Zsolt Kovács

Personal information
- Nationality: Hungarian
- Born: 11 November 1962 (age 62) Budapest, Hungary

Sport
- Sport: Biathlon

= Zsolt Kovács (biathlete) =

Hungarian biathlete (born 1962)

Zsolt Kovács (born 11 November 1962) is a Hungarian biathlete.

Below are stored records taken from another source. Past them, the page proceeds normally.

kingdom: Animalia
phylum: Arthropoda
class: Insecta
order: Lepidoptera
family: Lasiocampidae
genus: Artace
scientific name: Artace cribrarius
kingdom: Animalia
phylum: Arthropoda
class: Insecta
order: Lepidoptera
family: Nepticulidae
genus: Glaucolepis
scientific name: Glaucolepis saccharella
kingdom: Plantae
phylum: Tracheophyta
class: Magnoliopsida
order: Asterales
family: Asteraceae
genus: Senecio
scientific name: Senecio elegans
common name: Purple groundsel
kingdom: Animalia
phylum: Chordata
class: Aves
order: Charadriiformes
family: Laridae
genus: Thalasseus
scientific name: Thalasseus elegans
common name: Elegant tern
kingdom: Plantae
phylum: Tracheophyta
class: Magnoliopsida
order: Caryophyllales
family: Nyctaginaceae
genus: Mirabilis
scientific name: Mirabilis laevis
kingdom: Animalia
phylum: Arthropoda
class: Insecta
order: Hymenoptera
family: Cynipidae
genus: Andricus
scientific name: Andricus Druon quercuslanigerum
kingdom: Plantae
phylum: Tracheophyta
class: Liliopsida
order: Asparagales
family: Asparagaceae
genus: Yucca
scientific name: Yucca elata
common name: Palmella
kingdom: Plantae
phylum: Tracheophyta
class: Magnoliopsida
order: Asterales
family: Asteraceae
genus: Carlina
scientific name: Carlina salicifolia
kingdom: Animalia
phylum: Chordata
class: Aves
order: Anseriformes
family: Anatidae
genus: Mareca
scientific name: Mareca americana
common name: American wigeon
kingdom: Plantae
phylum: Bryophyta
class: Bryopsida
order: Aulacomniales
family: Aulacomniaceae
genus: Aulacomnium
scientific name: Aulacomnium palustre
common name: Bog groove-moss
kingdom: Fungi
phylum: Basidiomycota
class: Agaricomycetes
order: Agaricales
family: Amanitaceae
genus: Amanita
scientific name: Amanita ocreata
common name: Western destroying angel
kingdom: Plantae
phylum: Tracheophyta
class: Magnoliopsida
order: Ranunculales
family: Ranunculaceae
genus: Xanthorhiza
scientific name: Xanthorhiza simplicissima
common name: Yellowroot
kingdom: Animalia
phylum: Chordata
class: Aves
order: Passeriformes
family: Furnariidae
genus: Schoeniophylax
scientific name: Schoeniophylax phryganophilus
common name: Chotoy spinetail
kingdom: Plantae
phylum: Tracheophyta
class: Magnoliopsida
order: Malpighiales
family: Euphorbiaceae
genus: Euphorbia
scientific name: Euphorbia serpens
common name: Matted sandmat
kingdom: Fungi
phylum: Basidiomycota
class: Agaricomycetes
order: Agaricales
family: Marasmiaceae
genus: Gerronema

He competed at the 1984 Winter Olympics and the 1988 Winter Olympics.

==Biathlon results==
All results are sourced from the International Biathlon Union.

===Olympic Games===

| Event | Individual | Sprint | Relay |
Representing Hungary
| YUG 1984 Sarajevo | 45th | 33rd | 14th |
| CAN 1988 Calgary | 54th | 48th | — |

===World Championships===

| Event | Individual | Sprint | Pursuit | Mass start | Team | Relay |
Representing Hungary
| ITA 1983 Antholz-Anterselva | 54th | 66th | — | — | — | 13th |
| GDR 1985 Ruhpolding | 45th | 61st | — | — | — | 12th |
| NOR 1986 Oslo | 69th | — | — | — | — | 16th |
| AUT 1989 Feistritz | 47th | 48th | — | — | 17th | 19th |

- During Olympic seasons competitions are only held for those events not included in the Olympic program.